We evaluated solutions from 4 to 10 profiles using silhouette scores (a measure of cluster separation) and interpretability. Eight profiles were selected because they best balance statistical fit with practical usefulness: fewer profiles miss important distinctions (such as conflating labourers with trades workers); more profiles become too granular to be actionable.
The 8 Profiles
-
Retired and semi-retired (20.2%) -- Older Australians (70% aged 60+), predominantly not in employment, with low incomes. About two-thirds are partnered. This profile captures retirees, pensioners, and those winding down from the workforce.
-
Non-earning dependants (5.2%) -- People reporting zero income (94%) across all ages but skewing older. Includes non-working spouses financially supported by a partner, carers, and some early retirees without income sources yet.
-
Young singles (21.1%) -- Younger Australians (58% under 35), overwhelmingly single (94%), split between part-time and full-time work. Includes students, early-career workers, and young adults living in shared or family households.
-
Degree-qualified professionals (12.5%) -- University-educated (64% bachelor degree or higher), concentrated in managerial and professional occupations. Mostly full-time workers (78%) with high incomes. Slightly more male (61%).
-
Trades and technical workers (9.1%) -- Overwhelmingly male (92%) with vocational qualifications (52% Certificate III-IV). Concentrated in trades occupations (41%) and full-time employment (71%). Spread across working ages.
-
Established partnered households (19.8%) -- Predominantly female (80%) and partnered (86%), this is the second largest profile. Most are family heads working part-time or full-time in clerical, service, or professional roles. Spans mid-career to senior ages.
-
Labourers and operators (8.7%) -- Mainly male (87%) in labouring and machinery operation roles (56%). Full-time workers (68%) with mid-range incomes. Spread across trade, construction, and logistics industries.
-
Transport and logistics workers (3.4%) -- Concentrated in the transport and logistics industry (97%). Two-thirds male, spanning all working ages. A mix of full-time (56%) and part-time (30%) workers.

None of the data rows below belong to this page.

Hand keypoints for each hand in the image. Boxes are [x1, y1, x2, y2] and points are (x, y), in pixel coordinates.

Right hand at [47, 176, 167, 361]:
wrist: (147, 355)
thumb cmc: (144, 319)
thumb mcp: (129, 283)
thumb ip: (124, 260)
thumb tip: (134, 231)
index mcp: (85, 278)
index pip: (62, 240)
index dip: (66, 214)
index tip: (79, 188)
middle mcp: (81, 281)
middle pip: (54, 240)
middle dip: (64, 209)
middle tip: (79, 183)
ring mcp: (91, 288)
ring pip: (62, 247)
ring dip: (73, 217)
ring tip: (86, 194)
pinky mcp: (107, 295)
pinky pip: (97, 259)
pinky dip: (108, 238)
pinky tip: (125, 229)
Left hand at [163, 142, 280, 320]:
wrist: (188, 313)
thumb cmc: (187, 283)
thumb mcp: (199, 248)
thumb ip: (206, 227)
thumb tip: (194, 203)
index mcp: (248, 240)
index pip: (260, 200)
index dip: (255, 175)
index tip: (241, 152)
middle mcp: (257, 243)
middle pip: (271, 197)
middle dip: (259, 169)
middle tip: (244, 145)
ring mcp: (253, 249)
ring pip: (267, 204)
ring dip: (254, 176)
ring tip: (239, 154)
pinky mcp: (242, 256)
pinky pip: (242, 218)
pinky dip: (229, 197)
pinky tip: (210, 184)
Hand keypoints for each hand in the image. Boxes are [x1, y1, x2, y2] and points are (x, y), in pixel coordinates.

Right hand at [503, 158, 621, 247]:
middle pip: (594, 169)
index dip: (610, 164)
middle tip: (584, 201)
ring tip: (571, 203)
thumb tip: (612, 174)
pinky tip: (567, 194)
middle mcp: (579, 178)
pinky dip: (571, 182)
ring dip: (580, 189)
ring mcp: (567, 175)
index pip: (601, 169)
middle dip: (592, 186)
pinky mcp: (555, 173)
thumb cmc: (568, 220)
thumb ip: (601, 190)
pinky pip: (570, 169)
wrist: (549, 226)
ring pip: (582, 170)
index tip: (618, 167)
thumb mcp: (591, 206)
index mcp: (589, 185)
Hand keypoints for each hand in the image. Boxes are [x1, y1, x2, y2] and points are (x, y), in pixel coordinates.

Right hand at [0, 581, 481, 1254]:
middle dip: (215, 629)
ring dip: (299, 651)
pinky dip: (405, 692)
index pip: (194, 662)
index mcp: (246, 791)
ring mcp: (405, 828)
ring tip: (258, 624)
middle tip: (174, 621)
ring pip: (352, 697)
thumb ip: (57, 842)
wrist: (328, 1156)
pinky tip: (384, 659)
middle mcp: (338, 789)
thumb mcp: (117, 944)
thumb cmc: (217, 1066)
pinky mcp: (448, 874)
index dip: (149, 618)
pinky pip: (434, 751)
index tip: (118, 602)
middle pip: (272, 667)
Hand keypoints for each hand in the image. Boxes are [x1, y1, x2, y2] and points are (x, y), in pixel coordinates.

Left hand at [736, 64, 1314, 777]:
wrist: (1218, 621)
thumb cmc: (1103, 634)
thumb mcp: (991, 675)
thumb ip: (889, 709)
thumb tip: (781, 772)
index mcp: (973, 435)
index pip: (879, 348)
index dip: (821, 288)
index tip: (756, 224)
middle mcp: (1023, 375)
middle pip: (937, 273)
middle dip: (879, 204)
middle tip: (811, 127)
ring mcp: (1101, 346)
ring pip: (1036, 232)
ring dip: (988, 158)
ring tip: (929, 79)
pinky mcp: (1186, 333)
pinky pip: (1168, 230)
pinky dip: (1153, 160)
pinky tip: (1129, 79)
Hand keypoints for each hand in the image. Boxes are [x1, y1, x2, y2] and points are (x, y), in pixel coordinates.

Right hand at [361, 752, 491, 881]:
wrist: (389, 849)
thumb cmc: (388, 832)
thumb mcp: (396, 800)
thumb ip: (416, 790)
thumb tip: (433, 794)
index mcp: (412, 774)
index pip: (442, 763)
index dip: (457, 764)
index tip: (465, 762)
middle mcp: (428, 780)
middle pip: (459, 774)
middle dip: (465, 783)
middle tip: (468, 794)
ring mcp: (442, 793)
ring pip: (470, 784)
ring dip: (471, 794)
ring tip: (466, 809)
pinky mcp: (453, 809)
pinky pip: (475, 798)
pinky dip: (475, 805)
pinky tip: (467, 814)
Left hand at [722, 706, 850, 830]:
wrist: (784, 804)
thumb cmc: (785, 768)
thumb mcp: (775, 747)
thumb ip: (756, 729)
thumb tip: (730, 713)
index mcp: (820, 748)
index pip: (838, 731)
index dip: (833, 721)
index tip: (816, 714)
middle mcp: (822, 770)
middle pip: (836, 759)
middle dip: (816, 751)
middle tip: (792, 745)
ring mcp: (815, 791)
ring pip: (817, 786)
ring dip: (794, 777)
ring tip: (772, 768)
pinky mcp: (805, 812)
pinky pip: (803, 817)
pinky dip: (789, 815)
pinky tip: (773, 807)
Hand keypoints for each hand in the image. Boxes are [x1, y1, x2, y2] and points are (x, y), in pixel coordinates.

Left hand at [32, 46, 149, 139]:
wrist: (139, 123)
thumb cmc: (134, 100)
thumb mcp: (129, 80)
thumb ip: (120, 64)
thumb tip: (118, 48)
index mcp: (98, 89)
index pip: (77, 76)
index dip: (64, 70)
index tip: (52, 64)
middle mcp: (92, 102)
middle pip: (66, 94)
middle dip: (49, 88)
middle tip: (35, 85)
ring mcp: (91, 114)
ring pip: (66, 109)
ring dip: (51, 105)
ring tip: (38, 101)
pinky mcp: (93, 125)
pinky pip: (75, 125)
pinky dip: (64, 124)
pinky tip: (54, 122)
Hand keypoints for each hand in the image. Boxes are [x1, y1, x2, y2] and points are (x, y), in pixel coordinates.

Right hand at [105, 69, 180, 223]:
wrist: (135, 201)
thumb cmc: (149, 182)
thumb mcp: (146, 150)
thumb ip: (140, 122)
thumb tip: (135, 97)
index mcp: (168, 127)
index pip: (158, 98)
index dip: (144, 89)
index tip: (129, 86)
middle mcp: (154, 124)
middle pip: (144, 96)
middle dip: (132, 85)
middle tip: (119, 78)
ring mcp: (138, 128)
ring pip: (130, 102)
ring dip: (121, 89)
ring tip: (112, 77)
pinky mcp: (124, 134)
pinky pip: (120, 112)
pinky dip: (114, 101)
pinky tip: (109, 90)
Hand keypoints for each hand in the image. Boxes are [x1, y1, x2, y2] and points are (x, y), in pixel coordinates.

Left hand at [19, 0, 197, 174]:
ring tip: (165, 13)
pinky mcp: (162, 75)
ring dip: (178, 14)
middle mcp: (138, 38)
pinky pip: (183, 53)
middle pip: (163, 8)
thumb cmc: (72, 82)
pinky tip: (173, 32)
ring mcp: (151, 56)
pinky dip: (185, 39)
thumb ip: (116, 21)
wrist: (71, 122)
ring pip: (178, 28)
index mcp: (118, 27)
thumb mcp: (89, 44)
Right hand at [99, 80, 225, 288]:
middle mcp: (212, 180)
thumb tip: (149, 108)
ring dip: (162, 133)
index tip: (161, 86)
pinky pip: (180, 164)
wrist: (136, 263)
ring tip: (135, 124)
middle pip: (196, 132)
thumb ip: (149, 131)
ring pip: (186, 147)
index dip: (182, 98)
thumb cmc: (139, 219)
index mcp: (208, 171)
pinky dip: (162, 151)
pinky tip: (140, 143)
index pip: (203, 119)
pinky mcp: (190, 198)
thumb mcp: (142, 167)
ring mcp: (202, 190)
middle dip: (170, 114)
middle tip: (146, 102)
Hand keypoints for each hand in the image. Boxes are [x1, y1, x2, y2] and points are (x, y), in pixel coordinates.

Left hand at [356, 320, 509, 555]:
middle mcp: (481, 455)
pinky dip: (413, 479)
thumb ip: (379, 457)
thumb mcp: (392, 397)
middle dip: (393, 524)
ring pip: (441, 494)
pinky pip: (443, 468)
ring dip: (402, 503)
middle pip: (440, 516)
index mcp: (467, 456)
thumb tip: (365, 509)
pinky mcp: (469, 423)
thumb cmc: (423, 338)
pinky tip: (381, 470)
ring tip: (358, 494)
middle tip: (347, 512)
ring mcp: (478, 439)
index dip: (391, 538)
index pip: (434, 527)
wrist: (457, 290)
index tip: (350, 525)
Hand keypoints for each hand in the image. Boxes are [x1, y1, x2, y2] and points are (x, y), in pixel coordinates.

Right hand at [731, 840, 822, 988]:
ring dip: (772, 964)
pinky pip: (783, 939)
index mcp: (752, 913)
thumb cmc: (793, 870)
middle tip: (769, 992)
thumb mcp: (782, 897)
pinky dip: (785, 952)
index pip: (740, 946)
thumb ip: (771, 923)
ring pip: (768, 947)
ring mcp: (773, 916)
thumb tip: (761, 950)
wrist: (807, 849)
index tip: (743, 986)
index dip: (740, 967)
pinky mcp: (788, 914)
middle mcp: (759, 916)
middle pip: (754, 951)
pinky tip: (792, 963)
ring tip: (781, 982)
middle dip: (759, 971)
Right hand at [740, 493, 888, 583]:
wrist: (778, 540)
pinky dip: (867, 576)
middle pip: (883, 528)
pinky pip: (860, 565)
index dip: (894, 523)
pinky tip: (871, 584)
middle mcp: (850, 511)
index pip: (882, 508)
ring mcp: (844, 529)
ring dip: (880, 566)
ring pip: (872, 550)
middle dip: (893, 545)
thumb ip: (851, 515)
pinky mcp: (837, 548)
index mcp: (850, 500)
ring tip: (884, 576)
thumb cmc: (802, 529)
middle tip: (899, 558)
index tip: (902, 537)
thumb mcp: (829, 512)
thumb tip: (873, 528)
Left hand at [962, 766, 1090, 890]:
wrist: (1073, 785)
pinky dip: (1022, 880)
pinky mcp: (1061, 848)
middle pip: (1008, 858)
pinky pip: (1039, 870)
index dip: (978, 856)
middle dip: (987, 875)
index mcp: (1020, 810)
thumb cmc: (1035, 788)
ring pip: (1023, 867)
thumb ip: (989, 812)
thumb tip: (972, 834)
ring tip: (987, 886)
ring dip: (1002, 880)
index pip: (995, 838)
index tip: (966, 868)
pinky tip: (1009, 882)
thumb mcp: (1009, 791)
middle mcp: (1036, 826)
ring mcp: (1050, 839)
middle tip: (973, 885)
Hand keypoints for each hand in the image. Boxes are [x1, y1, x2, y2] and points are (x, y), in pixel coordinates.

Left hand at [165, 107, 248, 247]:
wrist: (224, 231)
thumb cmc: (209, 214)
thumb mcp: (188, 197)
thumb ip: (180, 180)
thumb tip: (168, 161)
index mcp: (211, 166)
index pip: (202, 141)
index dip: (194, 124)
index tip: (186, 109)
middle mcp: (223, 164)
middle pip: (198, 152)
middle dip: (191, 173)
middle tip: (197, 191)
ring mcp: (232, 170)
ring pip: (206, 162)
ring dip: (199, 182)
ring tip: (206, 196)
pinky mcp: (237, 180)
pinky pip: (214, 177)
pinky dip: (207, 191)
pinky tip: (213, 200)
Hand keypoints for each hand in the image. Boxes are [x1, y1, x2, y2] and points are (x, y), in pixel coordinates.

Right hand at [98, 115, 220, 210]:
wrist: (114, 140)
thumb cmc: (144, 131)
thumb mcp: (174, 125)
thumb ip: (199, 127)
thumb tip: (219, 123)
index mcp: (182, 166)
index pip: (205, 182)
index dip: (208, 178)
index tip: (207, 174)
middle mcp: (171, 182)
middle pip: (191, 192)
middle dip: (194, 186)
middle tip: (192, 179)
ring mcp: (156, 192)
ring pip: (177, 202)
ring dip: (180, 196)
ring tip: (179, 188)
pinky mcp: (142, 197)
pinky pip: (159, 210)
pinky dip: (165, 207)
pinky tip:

How To Use The Profile Composition Analysis
The grouped bar chart shows the percentage of your area's population in each profile (blue bars) alongside the national average (grey bars). Profiles are sorted by the size of the difference.
What to look for:
-
Over-represented profiles (blue bar taller than grey): these define what makes your area distinctive. An area with 25% degree-qualified professionals versus 12.5% nationally has a markedly different service and housing profile.
-
Under-represented profiles (blue bar shorter than grey): these indicate gaps relative to the national mix. An area with few retirees may have less demand for aged care services.
-
Concentration vs diversity: areas where one or two profiles dominate have more predictable characteristics; areas with an even spread require broader planning approaches.
Variables Used
The 9 variables that define profiles are: age (5 life-stage groups), sex, marital status (partnered/single), relationship in household (4 roles), personal income (5 brackets), highest education (5 levels), occupation (5 groups), industry (5 sectors), and labour force status (4 categories). Geographic variables are deliberately excluded so that profiles describe who people are, not where they live.
Methodological Notes
Profile assignments are deterministic: each person is assigned to their nearest cluster centroid in MCA space. The distance to that centroid is also recorded, providing a measure of how typical each person is of their assigned profile. People near cluster boundaries could plausibly belong to adjacent profiles.
Records with high rates of non-response in the original Census data are still assigned a profile, but flagged with lower confidence. The model assigns them to the nearest demographic cluster based on the information that is available. This means profile composition in your reports always represents the full population -- no records are excluded.
This analysis uses real ABS Census data (adjusted to 2025-26) processed through statistical clustering. The profiles describe actual Australian population structure, not artefacts of the synthesis methodology.